▶ To-do list:
1) Can you restate the localization passage from "2.2. Analysis of" through "of practical significance.", substituting "regional" for "city-level" everywhere it appears?
2) Could you turn the paragraph of the localization passage that begins "By analyzing the accuracy" into a brief list that keeps its main facts?

2.2. Analysis of Existing Long-Range Localization Methods of LBSD Users
As we mentioned in Introduction, most of the existing studies focus on precise localization of LBSD targets within a specific region. For example, the prior knowledge that the city where the target is located is known. However, the city-level location of LBSD users is not easy to infer. Existing city-level location inference methods for social users rely on the available of abundant user data, such as social relationships and generated text of the target. This kind of method is suitable for open social platforms such as Twitter and Weibo . Unlike Twitter and Weibo, most LBSD service do not provide API interfaces for crawling user data and social relationships between users are unknown, which makes the research on localization of LBSD users under long-range conditions is of practical significance.
By analyzing the accuracy of the reported distance of LBSD services in Momo and Skout, Li et al. propose a long-range target location approximation method based on iterative trilateration (short for ITBL) . The principle of ITBL is shown in Figure 2. ITBL takes advantage of the feature that there is no distance range limitation when Momo and Skout provide LBSD services and uses the trilateration to achieve long-range target localization. Firstly, locations of three probes are randomly set which query the target’s reported distance, respectively. Then, based on probes’ location and the corresponding target’s reported distance, estimated location of the target is calculated by the least square method . Thirdly, a new probe is set at the estimated location, which queries the reported distance of the target again. The probe with the largest reported distance is eliminated, and the remaining three probes are used to geolocate the target again. The above process is performed iteratively until the maximum distance between probes is less than a certain threshold. Finally, the position of the probe with the nearest distance is selected as the final result.
ITBL takes the systematic errors in reported distance into account and uses the least square method to estimate the trilateration results, which has low time complexity. However, the effectiveness of ITBL depends on the smaller distance between target’s estimated location and its true location. If the probe in the estimated location obtains a greater distance of the target compared with the three initial probes, as shown in Figure 3, ITBL will continue to select previous three probes to perform trilateration. If the target’s reported distance obtained by these probes remains unchanged, the algorithm will not be able to approach the target any more, which results in localization failure. ITBL estimates the trilateration result based on least square method, which output a location that minimizes the square sum of the difference between the real distance and the reported distance. Influence of noise on the accuracy of different distance range is not considered, and it cannot guarantee that the estimated location is closer to the target. Our practical tests also verify that ITBL has a high failure probability, which will be introduced further in Section 4.
Different from the existing ITBL method, DAPL determines the location of probes for trilateration based on the target’s reported distance obtained by the previous probes, so the probe distribution that may lead to failed localization can be avoided. With the dynamic adjusting of probes’ location, the localization success rate is effectively improved without enlarging the time complexity and localization errors.
3. Proposed Method
In response to the fact that most existing methods study target localization within a specific area and lack of effective target geolocation means under long-distance conditions, a long-range localization method for LBSD users based on the dynamic adjustment of probes is proposed. DAPL dynamically generates probe positions by reconstructing the coordinate system to ensure the sustainability of the localization process. In addition, location of probes is timely corrected based on the change of target’s reported distance, thus avoiding the increase of time overhead due to distance oscillation.

▶ Stored data:

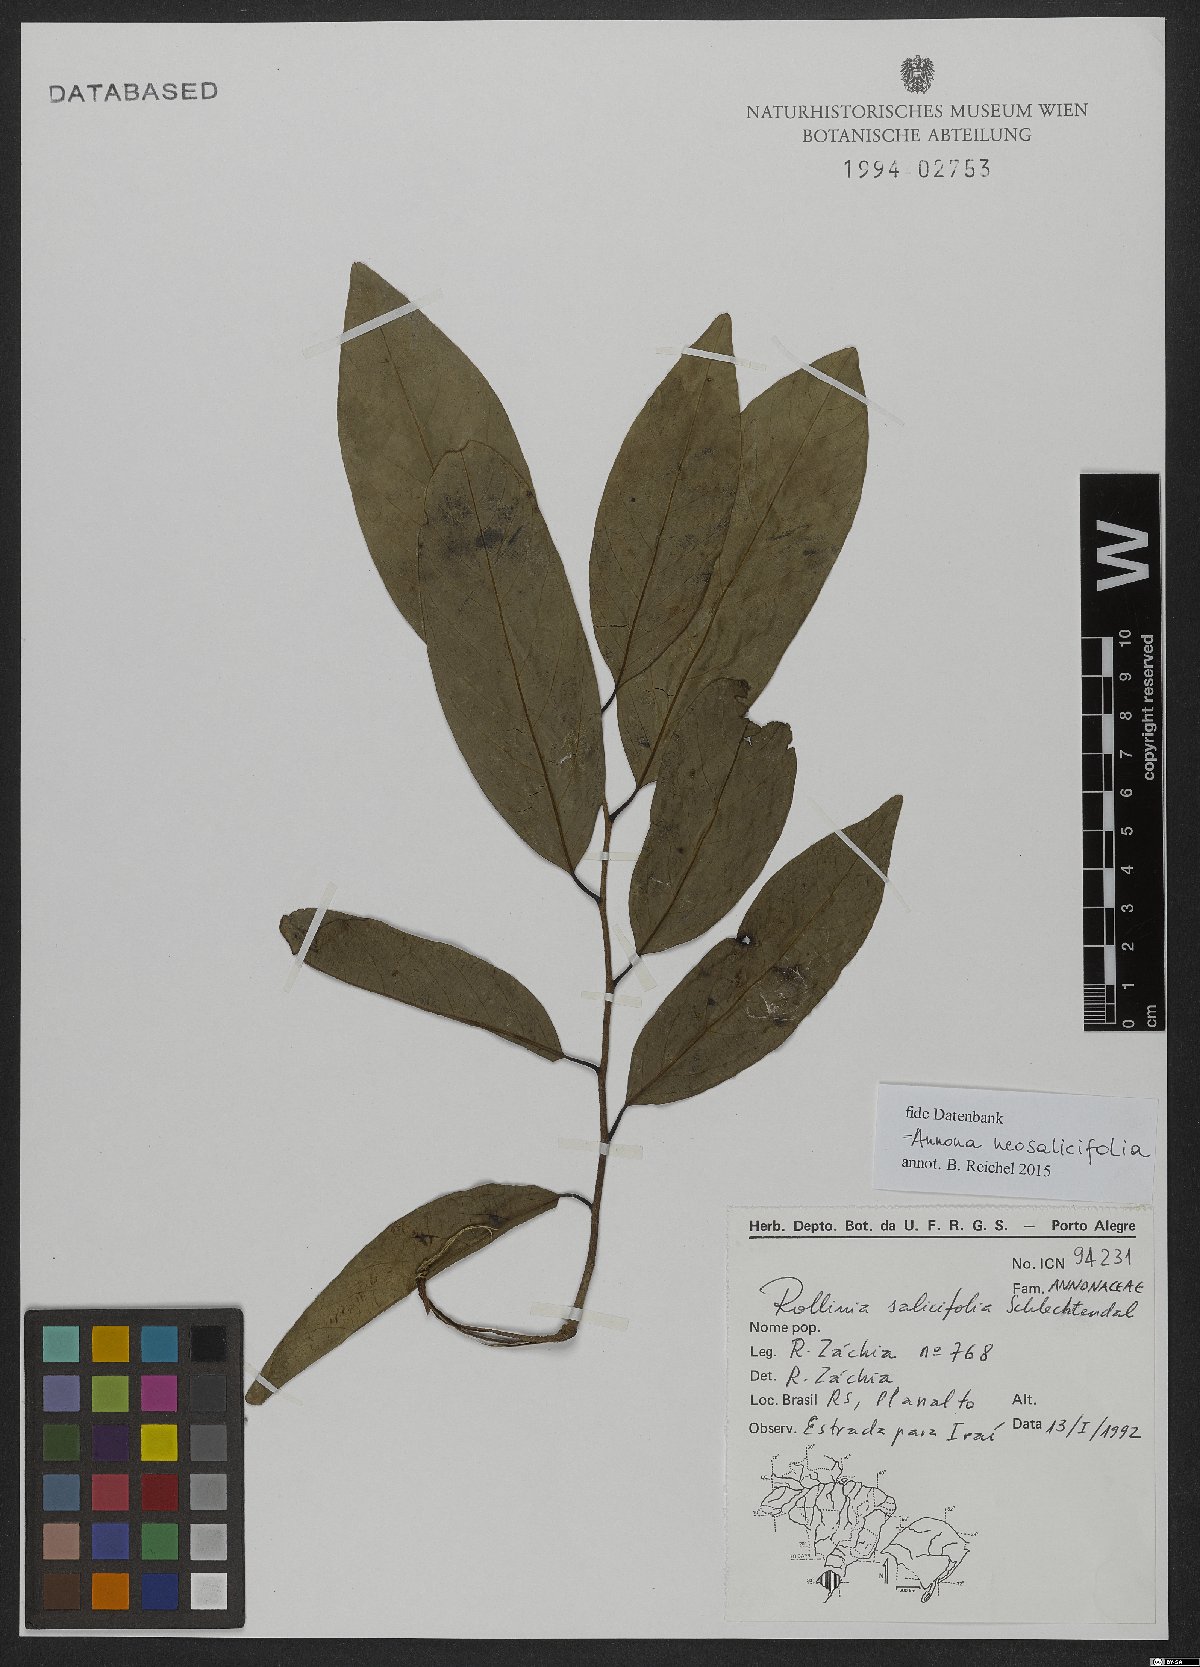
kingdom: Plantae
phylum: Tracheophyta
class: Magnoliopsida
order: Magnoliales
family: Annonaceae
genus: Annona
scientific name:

==

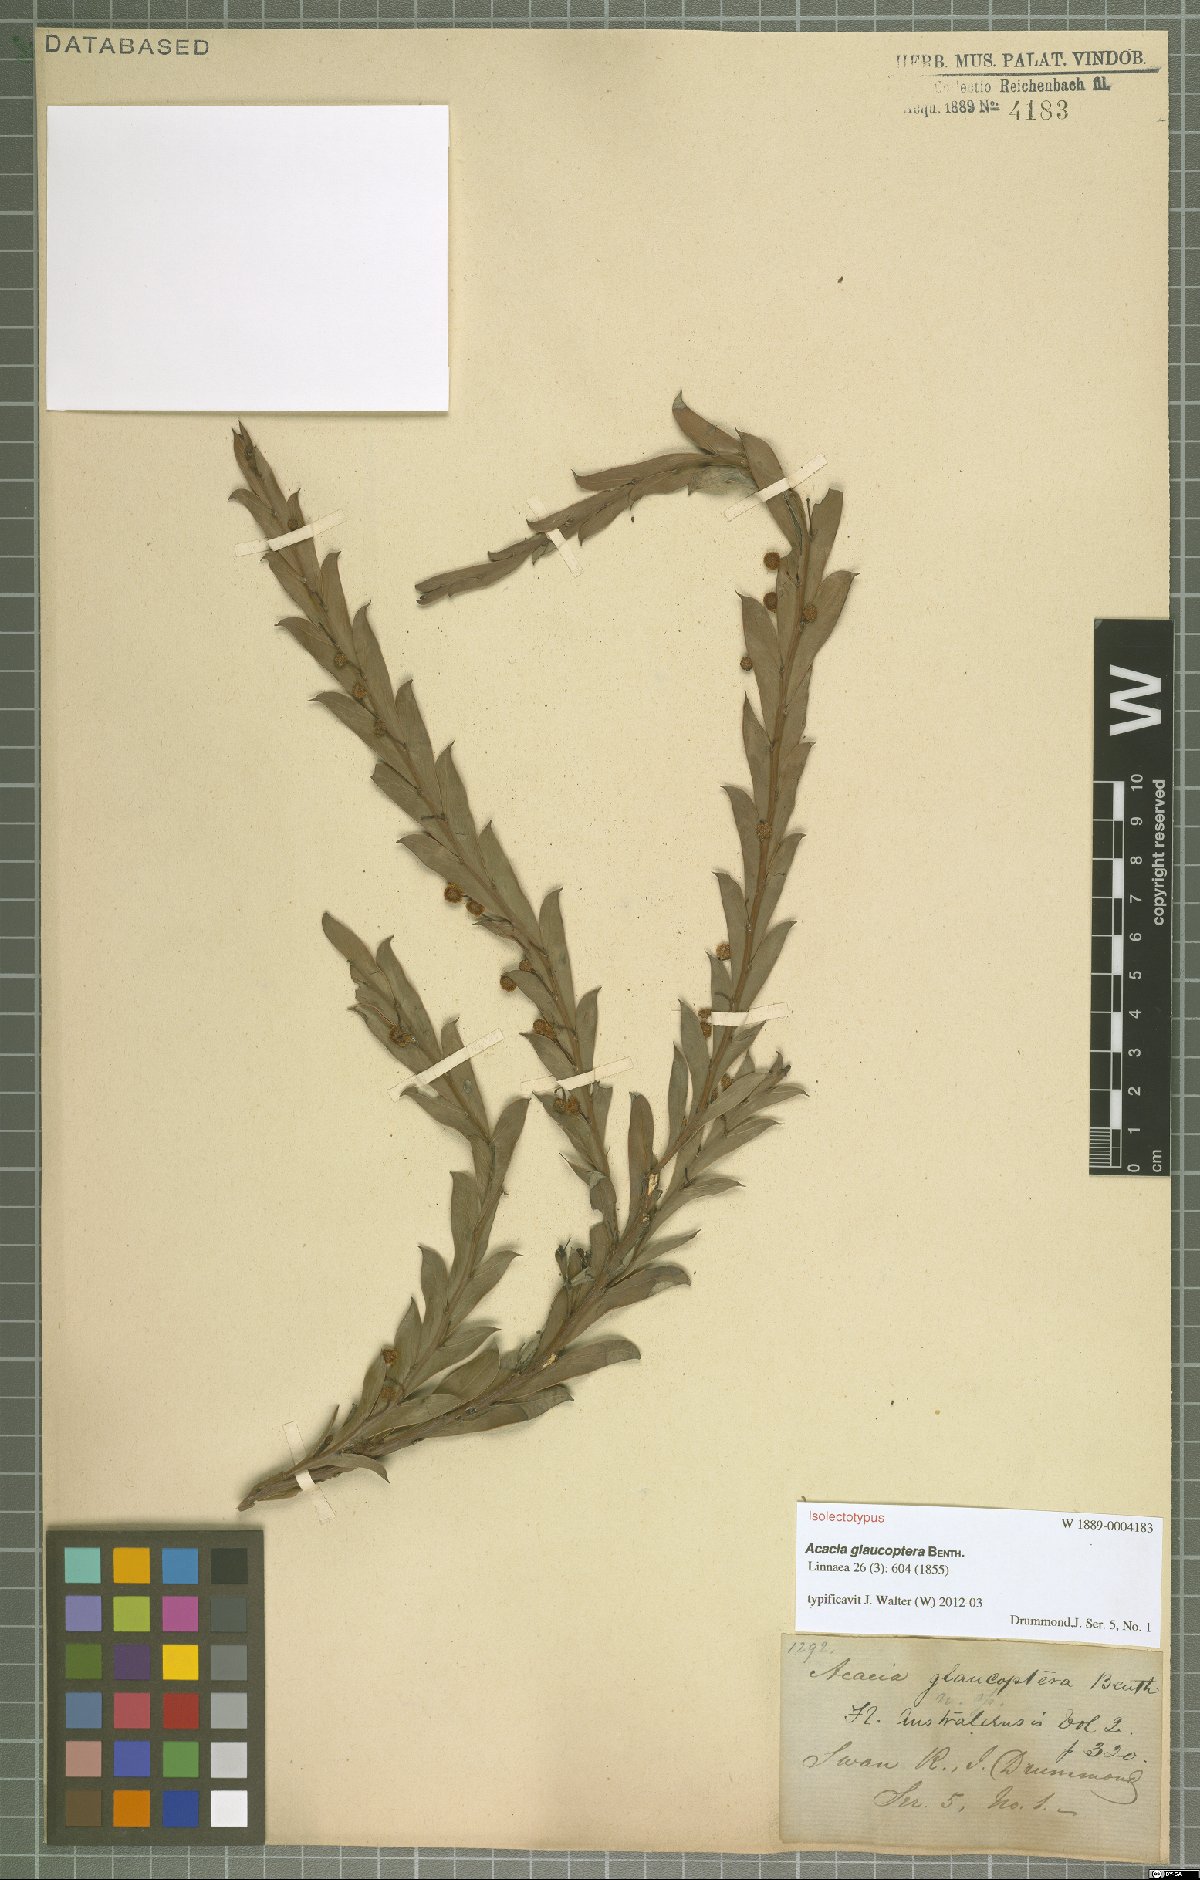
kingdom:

▶ Answers to the tasks:
1)
2.2. Analysis of Existing Long-Range Localization Methods of LBSD Users
As we mentioned in Introduction, most of the existing studies focus on precise localization of LBSD targets within a specific region. For example, the prior knowledge that the city where the target is located is known. However, the regional location of LBSD users is not easy to infer. Existing regional location inference methods for social users rely on the available of abundant user data, such as social relationships and generated text of the target. This kind of method is suitable for open social platforms such as Twitter and Weibo . Unlike Twitter and Weibo, most LBSD service do not provide API interfaces for crawling user data and social relationships between users are unknown, which makes the research on localization of LBSD users under long-range conditions is of practical significance.

2)
- Li et al. analyzed the accuracy of reported distance in Momo and Skout and proposed ITBL, a long-range target location approximation method based on iterative trilateration.
- ITBL exploits the fact that Momo and Skout set no distance range limit on LBSD services, using trilateration for long-range localization.
- Step 1: Three probes are placed at random locations, and each queries the target's reported distance.
- Step 2: The least square method estimates the target's location from the probe locations and the reported distances.
- Step 3: A new probe is placed at the estimated location and queries the target's reported distance again.
- The probe with the largest reported distance is dropped, and the remaining three geolocate the target again.
- This repeats until the maximum distance between probes falls below a certain threshold.
- The position of the probe with the nearest distance is taken as the final result.